When Covid-19 locked up retail stores in March, bike shops were as worried about landing on the other side as Brooks Brothers and Gold’s Gym. When the pandemic motivated millions of people of all ages, interests and abilities to get on a bike for the first time in ages, cycling stores rode away laughing, while many other retailers crashed.
Wall Street was watching.
In October, Canyon, a high end, direct-to-consumer bike brand, announced that it was in talks with private equity and buyout firms. A sale could bring in $592 million and start a trend.
“It was the story of the year,” says Stephen Frothingham, editor-in-chief of Bicycle Retailer & Industry News, an industry publication. “When the New York Times and Wall Street Journal are talking about the riding boom and shortage of inventory [in bike shops], it catches a lot of people’s attention. Investors start wondering, ‘How do I get a part of this?’”
Canyon is a compelling story. In September, the 30-year-old German brand reported $474 million in global sales for 2020, a 30 percent bump from the year before. That included a jump in the U.S. market of more than 100 percent in June compared to the year before. Even though it’s only been selling bikes to Americans since 2016, bike industry insiders reckon its one of the four biggest bike sellers in the country. And because it only sells online, it’s not just another brand importing bikes from China, says Frothingham.
“The companies that play in the space where bikes and technology overlap are getting a lot of interest,” he says.
That’s especially true of the more tech side of the cycling industry. In September, one of Canyon’s suitors, KKR & Co, led a $450-million fundraising for Zwift, an online fitness platform for cyclists and runners. The Series C funding valued the company at $1 billion. Even before the pandemic the category was hot. Peleton, an interactive cycling and fitness training platform, raised $1.16 billion in 2019. That makes fitness apps popular with cyclists, like Strava and Wahoo, prime targets for major investments, figures Frothingham.
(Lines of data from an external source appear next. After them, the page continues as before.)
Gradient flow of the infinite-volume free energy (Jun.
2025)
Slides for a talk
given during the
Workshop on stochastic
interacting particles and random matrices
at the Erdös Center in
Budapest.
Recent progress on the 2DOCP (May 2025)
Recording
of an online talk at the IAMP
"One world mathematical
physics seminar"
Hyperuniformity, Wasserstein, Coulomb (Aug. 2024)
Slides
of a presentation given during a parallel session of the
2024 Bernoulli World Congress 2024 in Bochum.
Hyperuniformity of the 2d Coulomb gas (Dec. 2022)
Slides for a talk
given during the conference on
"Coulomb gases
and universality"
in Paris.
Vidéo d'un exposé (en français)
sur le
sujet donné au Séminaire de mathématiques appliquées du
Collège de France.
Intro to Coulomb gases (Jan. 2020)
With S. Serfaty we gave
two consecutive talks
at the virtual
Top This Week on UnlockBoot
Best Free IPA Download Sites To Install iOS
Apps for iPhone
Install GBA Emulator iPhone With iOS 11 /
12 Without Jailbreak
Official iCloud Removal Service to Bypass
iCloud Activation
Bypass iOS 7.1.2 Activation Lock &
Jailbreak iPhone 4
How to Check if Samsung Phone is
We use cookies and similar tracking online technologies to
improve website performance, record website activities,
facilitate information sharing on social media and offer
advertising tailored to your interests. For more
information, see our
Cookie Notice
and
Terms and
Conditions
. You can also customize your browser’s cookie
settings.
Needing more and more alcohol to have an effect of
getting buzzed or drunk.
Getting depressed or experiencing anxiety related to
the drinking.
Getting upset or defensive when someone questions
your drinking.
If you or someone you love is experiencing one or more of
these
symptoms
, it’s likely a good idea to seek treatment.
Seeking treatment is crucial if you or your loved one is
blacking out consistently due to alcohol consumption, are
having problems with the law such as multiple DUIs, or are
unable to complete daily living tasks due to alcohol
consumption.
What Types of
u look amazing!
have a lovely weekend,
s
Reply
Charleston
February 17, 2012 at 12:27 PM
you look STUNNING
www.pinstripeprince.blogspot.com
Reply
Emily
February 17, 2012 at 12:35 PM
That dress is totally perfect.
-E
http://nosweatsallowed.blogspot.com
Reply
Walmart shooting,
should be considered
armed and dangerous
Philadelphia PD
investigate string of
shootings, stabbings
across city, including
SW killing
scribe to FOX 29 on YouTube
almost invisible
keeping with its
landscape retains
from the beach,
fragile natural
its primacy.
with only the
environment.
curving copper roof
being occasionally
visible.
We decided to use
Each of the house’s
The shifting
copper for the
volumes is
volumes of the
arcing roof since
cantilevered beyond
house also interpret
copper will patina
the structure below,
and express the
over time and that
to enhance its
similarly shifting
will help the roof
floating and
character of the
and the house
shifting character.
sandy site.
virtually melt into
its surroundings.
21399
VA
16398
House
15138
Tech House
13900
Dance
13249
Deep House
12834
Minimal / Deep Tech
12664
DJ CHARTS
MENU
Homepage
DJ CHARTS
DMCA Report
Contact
E-bike makers look juicy too. Electric bikes have outpaced all other cycling segments for years, including a 190 percent bump in sales between March and June this year, according to research by NPD Group, a retail monitoring firm.
“E-bikes are only at, like, iPhone 2.0,” figures Fotheringham. “There’s still a lot of room for improvement.”
One place the interest probably won’t go, though, is the bike industry heavy weights: Specialized, Giant and Trek.
“A lot of companies are riding high, but a challenge they all have to growing is getting enough bikes,” Frothingham says. Almost every bike, whether it’s from Walmart or a $10,000 carbon fiber race machine is made in China or Taiwan. “No one is talking about building a new factory to increase capacity.”
Smaller brands, flying high on the intense demand, have a better chance of finding a buyer. The interest from investors will continue as long as concerns about the safety of public transport and flying away for holidays continues. With no end in sight to these pandemic-fueled worries, expect the bike boom to keep rolling right through 2021.